Também foram aprovados mais recursos para a educação, com destinação de 75% dos royalties do petróleo para o setor e 25% para a saúde, além do fim de alguns impostos que incidem sobre o transporte público. Uma das principais bandeiras dos atos, a derrubada da PEC 37 - que limitava os poderes de investigação do Ministério Público em ações criminais - foi alcançada. Pressionados pelas ruas, alguns deputados chegaram a mudar de opinião sobre o tema.

A reforma política, que hiberna no Congresso, entra governo, sai governo, continua parada. A presidente Dilma Rousseff, após as manifestações, defendeu plebiscito sobre uma Constituinte exclusiva para a reforma política. Para a oposição, Dilma queria desviar a atenção de outros problemas. Assim, a reforma não saiu.

Uma questão polêmica que envolve governo e Congresso é a criação de uma lei para reprimir o radicalismo nas manifestações. O ministro da Justiça, José Eduardo Cardozo, chegou a dizer, em abril, que o governo apoiaria uma proposta relatada pelo senador Pedro Taques (PDT-MT) que aumenta as penas de crimes quando ocorrem em protestos. Na época, ficou acertado que o Executivo encaminharia a Taques sugestões para aprimorar o projeto, a tempo de aprová-lo antes da Copa do Mundo.

O Ministério da Justiça informou que já mandou contribuições a Taques, o que foi negado pelo senador.

- O governo não deu mais as contribuições e retirou apoio ao projeto - disse Taques, acrescentando: - Estou há um ano e meio trabalhando para a aprovação do projeto e não consigo colocar na pauta da CCJ (Comissão de Constituição e Justiça).

Dentro do governo, não há consenso quanto à proposta. Enquanto Cardozo dizia apoiá-la, o ministro da Secretaria Geral da Presidência, Gilberto Carvalho, interlocutor do governo com os movimentos sociais, falou o contrário. Em 15 de maio, Carvalho negou que haja apoio do governo e afirmou que a legislação atual dá conta de punir eventuais abusos.

Depois das ruas
Projetos aprovados no Congresso
Voto secreto: Palavra de ordem nas manifestações, o fim do voto secreto foi aprovado cinco meses depois no Congresso, em 28 de novembro. No caso de cassação de mandato, a medida ganhou força após decisão da Câmara de não cassar o mandato de Natan Donadon (sem partido-RO), em agosto. Naquele momento, o deputado já estava preso na Papuda.
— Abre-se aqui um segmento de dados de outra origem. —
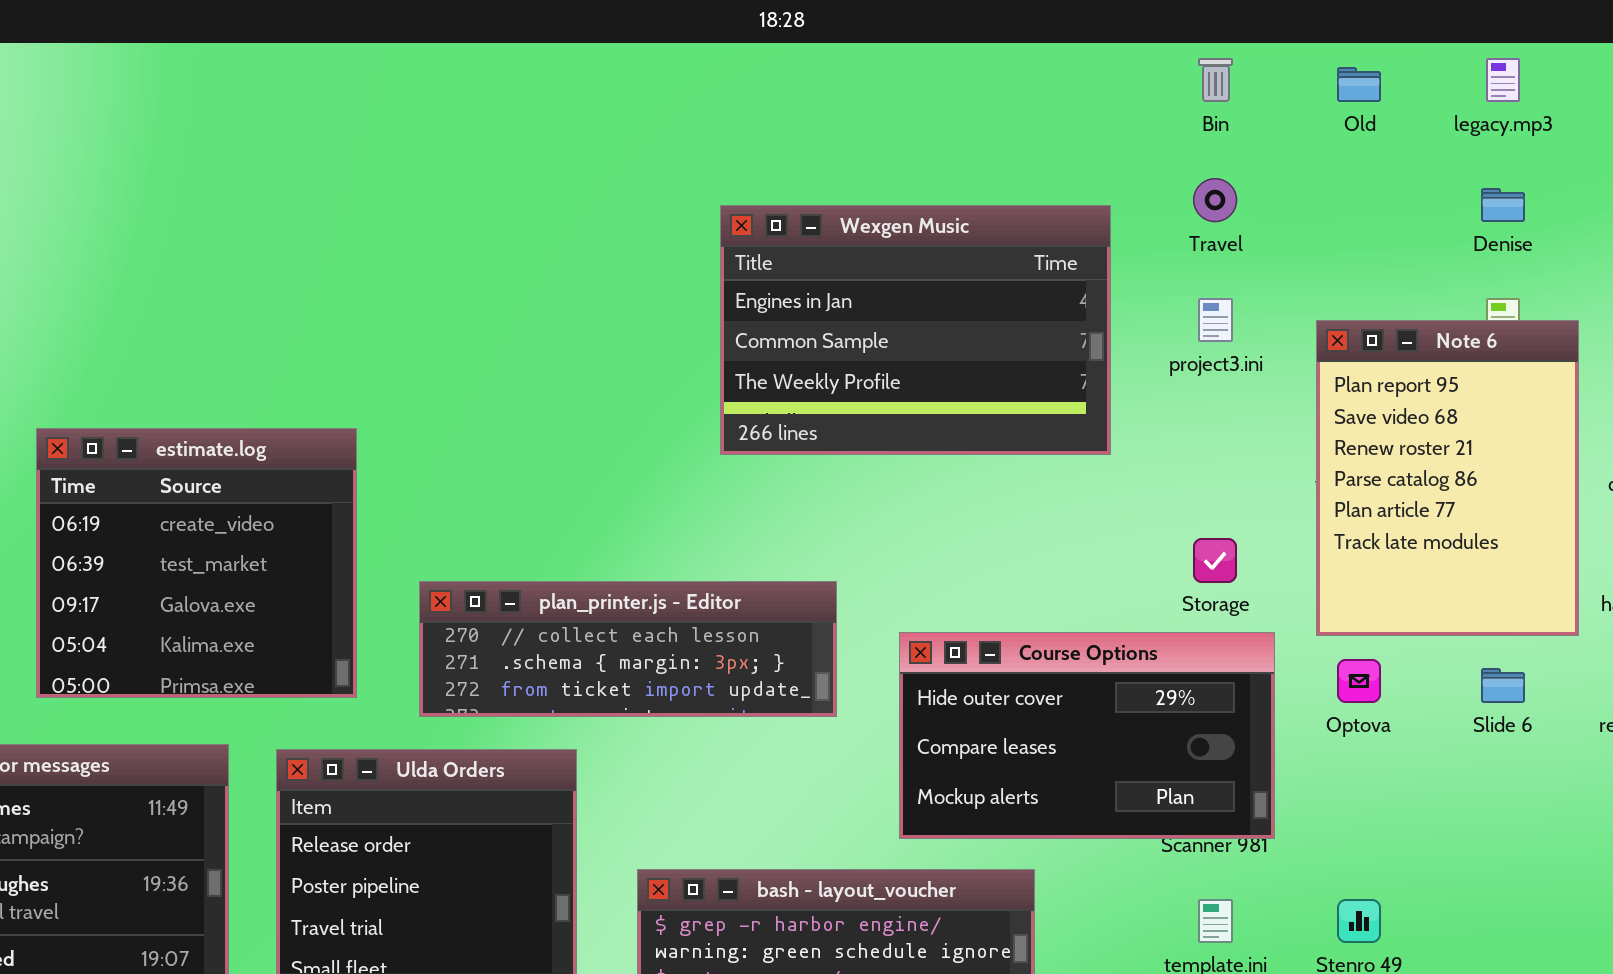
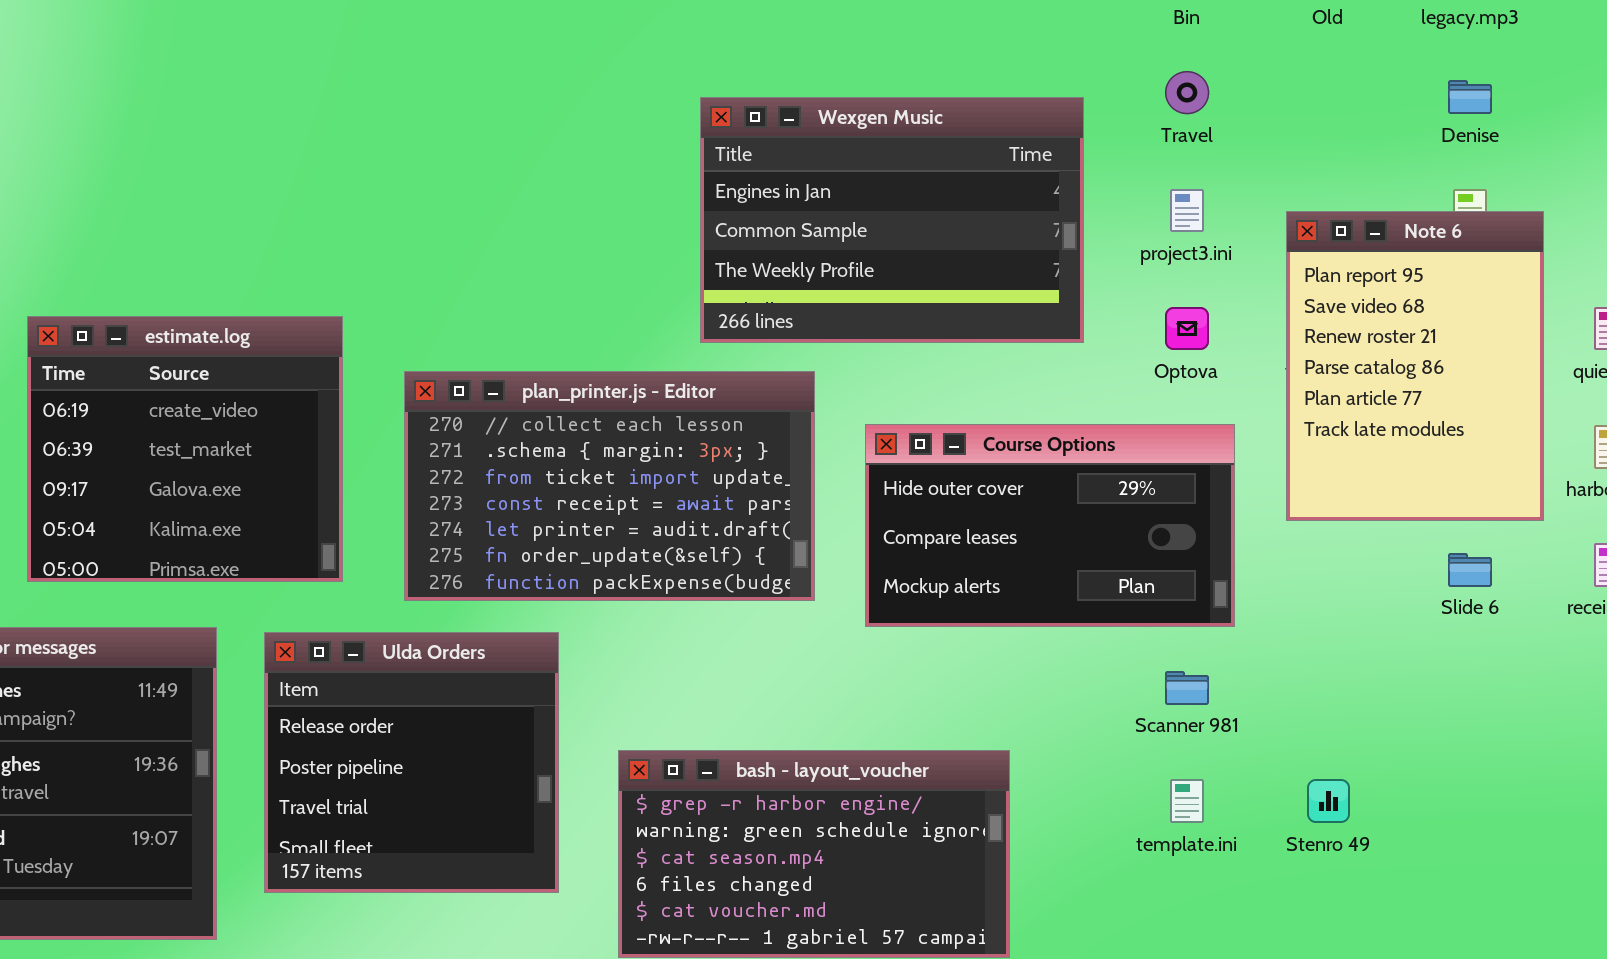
plan_printer.js - Editor: [419,581,837,717] -> [404,371,815,601], resized
Course Options: [899,632,1275,839] -> [865,424,1235,627], moved
Optova: [1337,659,1381,703] -> [1165,307,1209,350], moved

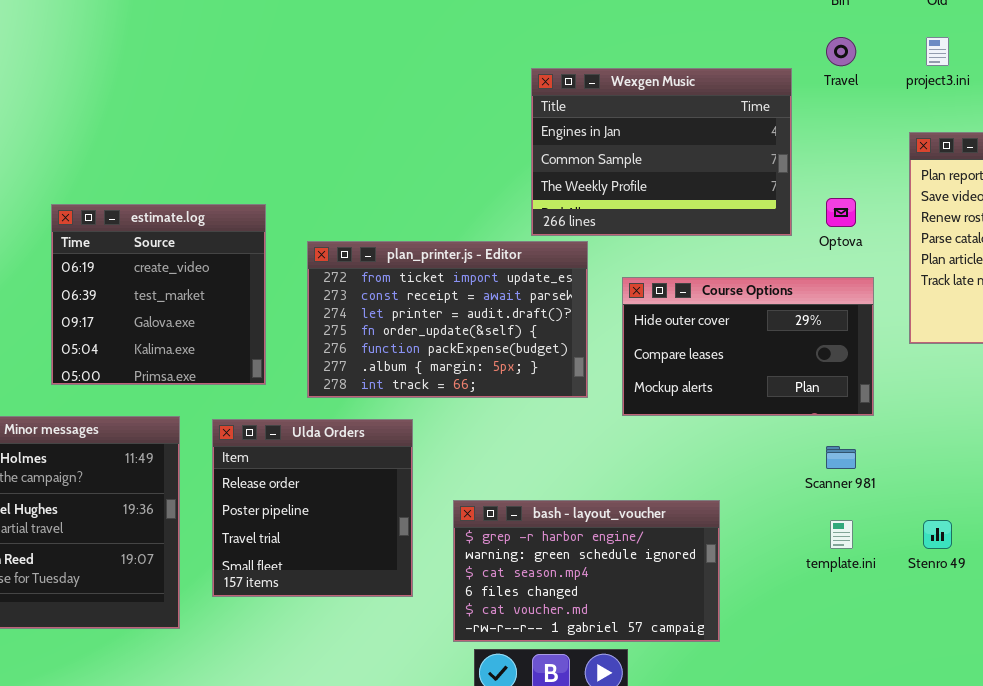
Wexgen Music: [700,97,1084,343] -> [531,68,792,236], moved
project3.ini: [1170,189,1204,232] -> [926,37,949,66], moved
plan_printer.js - Editor: [404,371,815,601] -> [307,241,588,398], scrolled down 2 rows

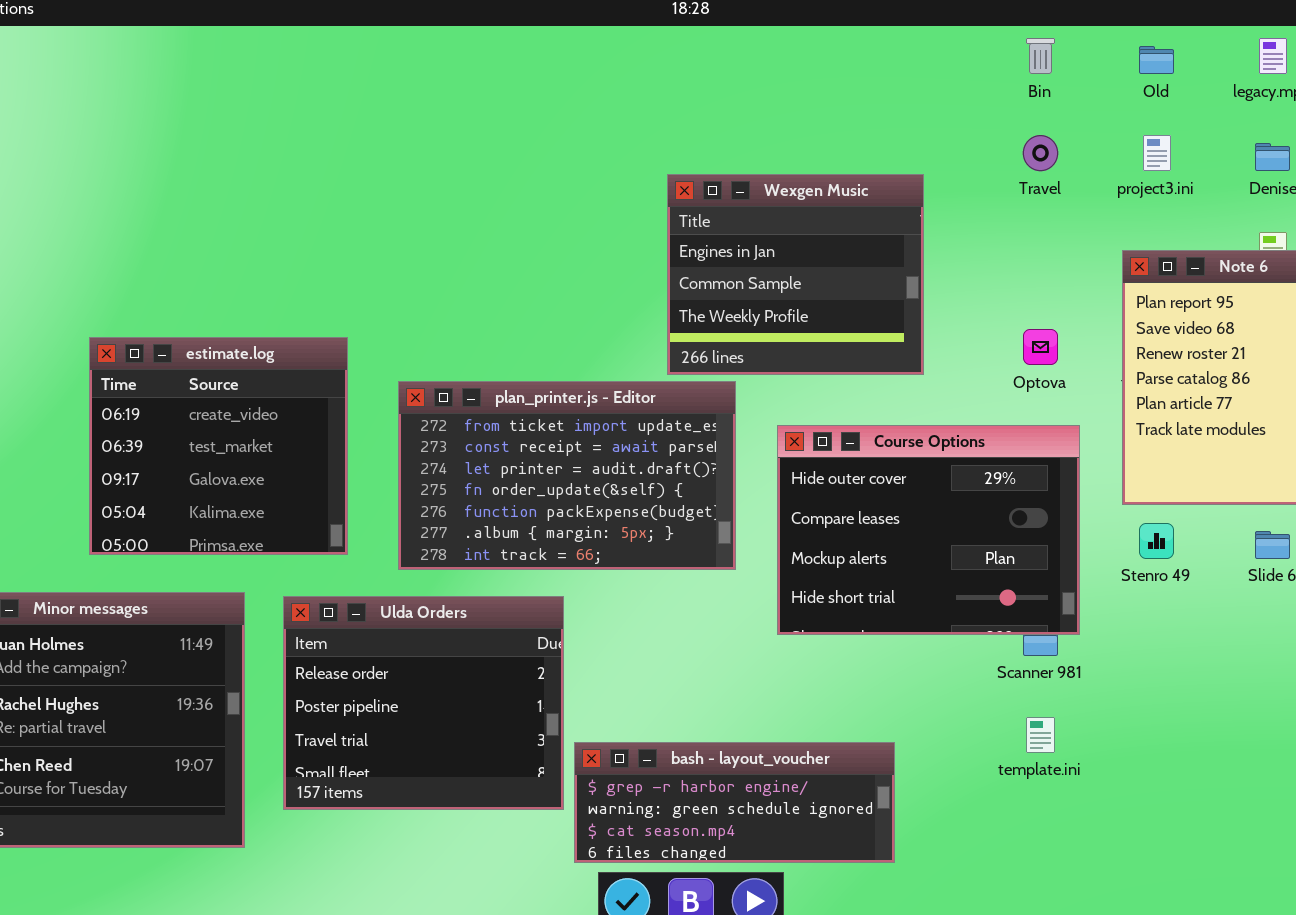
Wexgen Music: [531,68,792,236] -> [667,174,924,375], resized
Course Options: [622,277,874,416] -> [777,425,1080,635], resized
Ulda Orders: [212,419,413,597] -> [283,596,564,810], resized
bash - layout_voucher: [453,500,720,642] -> [574,742,895,863], resized
Stenro 49: [923,520,952,549] -> [1139,523,1174,559], moved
Empresas corruptas: Em outra tentativa de responder às demandas das ruas, em julho de 2013, o Congresso aprovou a Lei Anticorrupção, que responsabiliza administrativa e civilmente empresas pela prática de atos contra a administração pública. Foi sancionada em agosto pela presidente Dilma Rousseff. A lei pune empresas que oferecem vantagens indevidas, fraudam licitações e financiam atos ilícitos. Antes, só pessoas físicas podiam ser punidas.

Dinheiro para educação: Também na pauta dos manifestantes, a educação foi contemplada com mais recursos. Foi aprovado projeto destinando 75% dos royalties do petróleo para educação e 25% para a saúde.

Imposto de transporte: O Congresso aprovou, em agosto de 2013, projeto que zera as alíquotas de alguns impostos sobre as receitas da atividade de transporte municipal. Foi sancionado por Dilma Rousseff em setembro.

Rejeitados ou parados

PEC 37: A derrota da PEC 37, que limitava os poderes de investigação do Ministério Público em ações criminais, também foi uma vitória dos manifestantes. Os parlamentares votaram de olho nas ruas. Na comissão especial, na Câmara, a proposta chegou a ser aprovada, em 2012, por 14 a 2. Mas, quando se deu a votação no plenário, oito destes mudaram de opinião. No total, apenas 9 votaram a favor. E 430 contra.

Reforma política. Após manifestações, a presidente Dilma defendeu a reforma política como uma saída para as mazelas políticas. Ela defendeu plebiscito sobre uma Constituinte exclusiva para a reforma política. A oposição acusou a presidente de usar a reforma política para desviar a atenção dos problemas reais do país. Sem empenho de parlamentares da base e da oposição, a reforma nunca andou.